Her beautiful face twisted. “I need you.” It was more a whimper than a promise this time, nearly drowned out by the roar of the flames, green and yellow, writhing in the hay. The stink deepened, foul overriding the sweet.
“Please, no,” he whispered.
She reached for him again, her dress smoldering. “Don’t you love me anymore?” Flames licked his boots as Davin surrendered to her embrace. Her kiss tasted like worms.

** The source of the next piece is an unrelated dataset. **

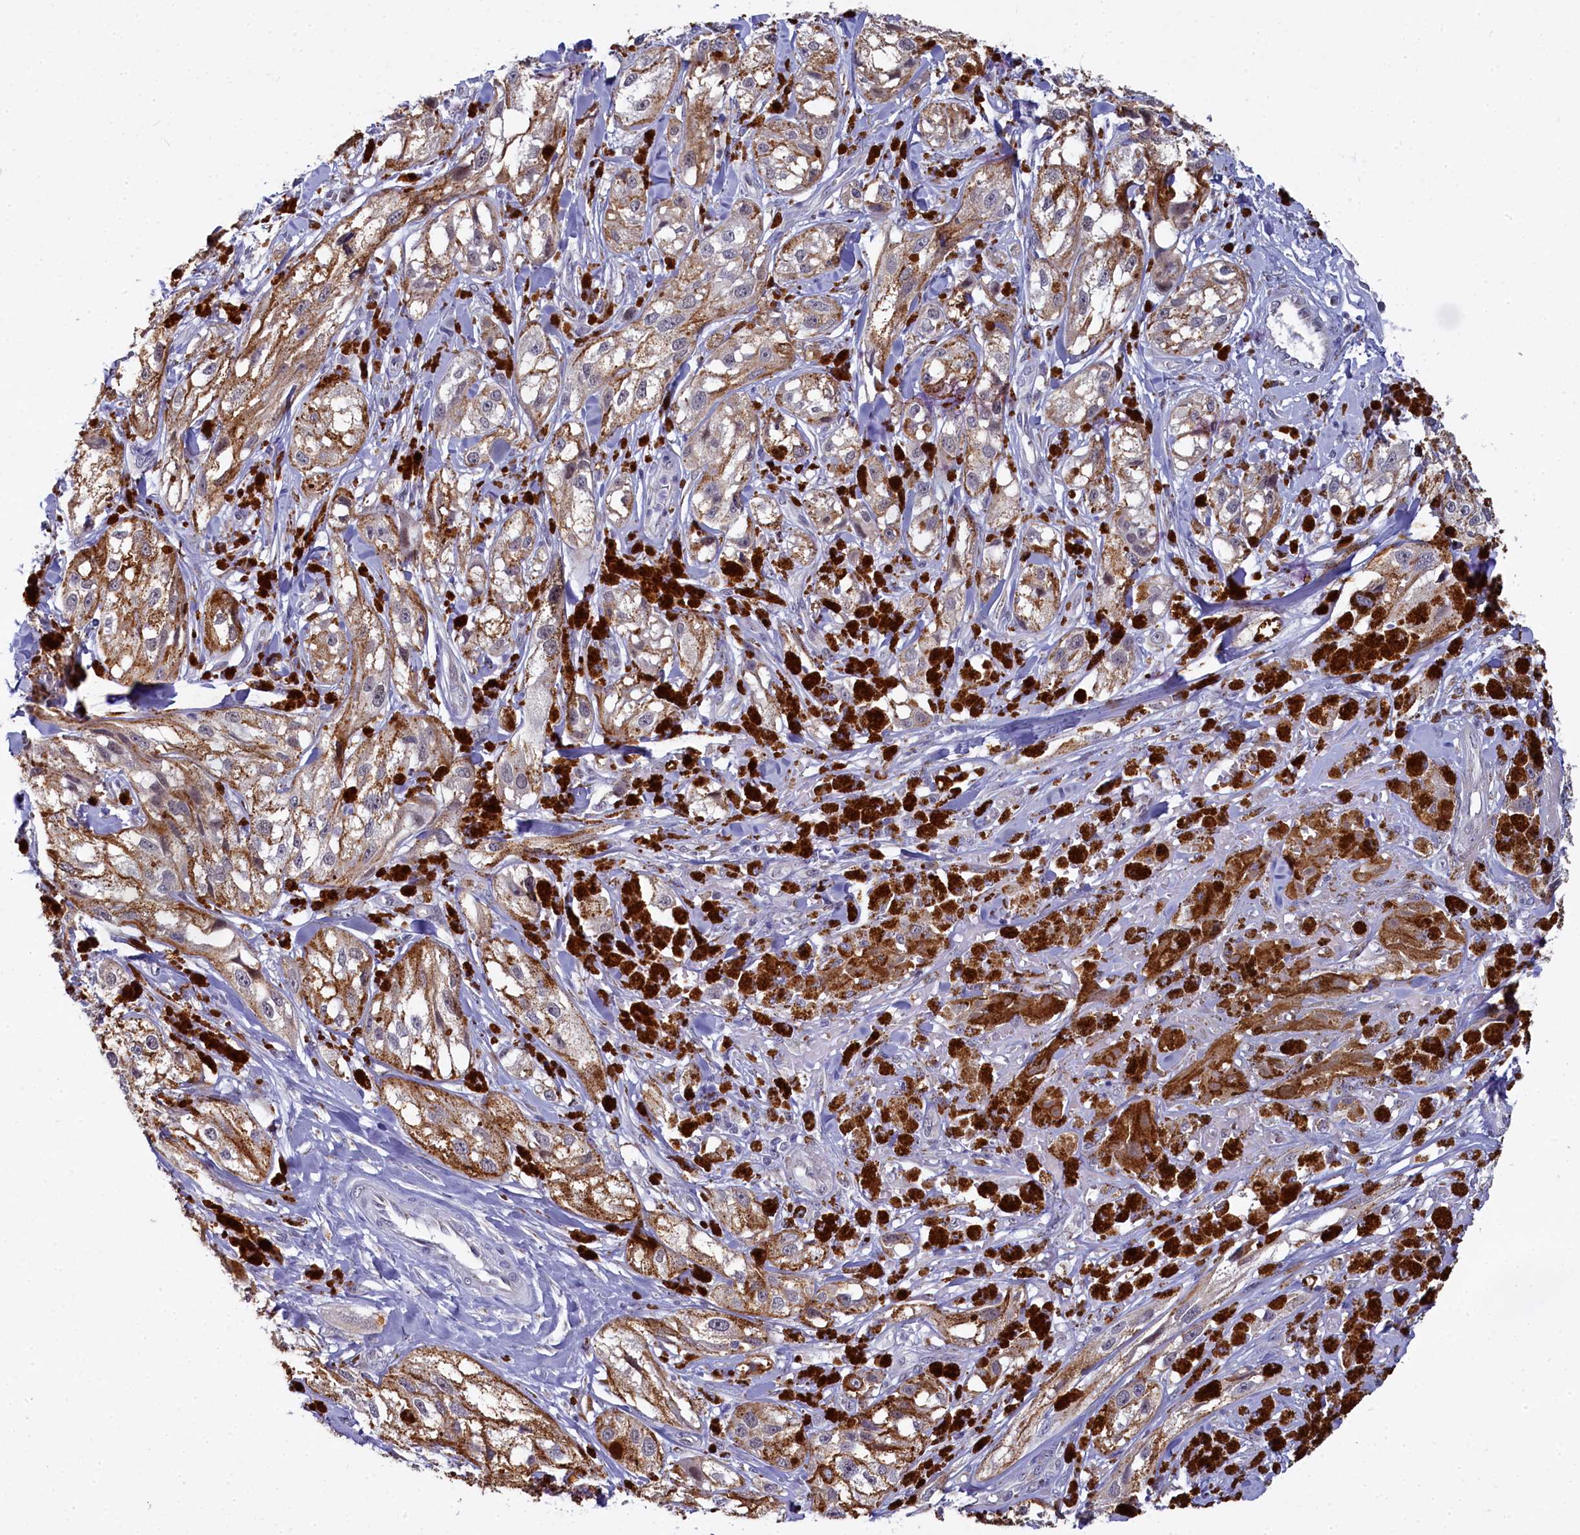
{"staining": {"intensity": "weak", "quantity": "25%-75%", "location": "cytoplasmic/membranous"}, "tissue": "melanoma", "cell_type": "Tumor cells", "image_type": "cancer", "snomed": [{"axis": "morphology", "description": "Malignant melanoma, NOS"}, {"axis": "topography", "description": "Skin"}], "caption": "Malignant melanoma tissue displays weak cytoplasmic/membranous staining in approximately 25%-75% of tumor cells", "gene": "PPHLN1", "patient": {"sex": "male", "age": 88}}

Erin M. Kinch lives and writes in Fort Worth, Texas, where she's a member of Writer's Ink, Panther City's finest writing group. Her short fiction has appeared in a variety of print and online publications, including "Allegory," "Electric Spec," "Every Day Fiction," "A Thousand Faces," "Sporty Spec: Games of the Fantastic," and "AlienSkin." For more information, visit her website, www.erinmkinch.com.
Where do you get the ideas for your stories/poems?
Ideas can come from the most surprising places. The best ones are the ones with just a kernel of truth to them.
What inspires you to write and keep writing?
Once a character pulls me into a story, I have to keep writing. If I don't finish their story, who will?
What do you think is the most important part of a fantasy story/poem?
The most important part of a story is the characters. Plot and setting are essential, but if I don't care about the characters, I can't get into the story.
What do you think is the attraction of the fantasy genre?
The best thing about fantasy is experiencing completely different world and seeing how the characters react to it. I also love how the fantastic elements in a story can become larger-than-life metaphors for elements of the human condition.
What advice do you have for other fantasy writers?
World building is paramount. You have to know every aspect of your fantasy world, even though all of it won't appear on the page. If you're comfortable in your universe, then you can make it feel real to your readers.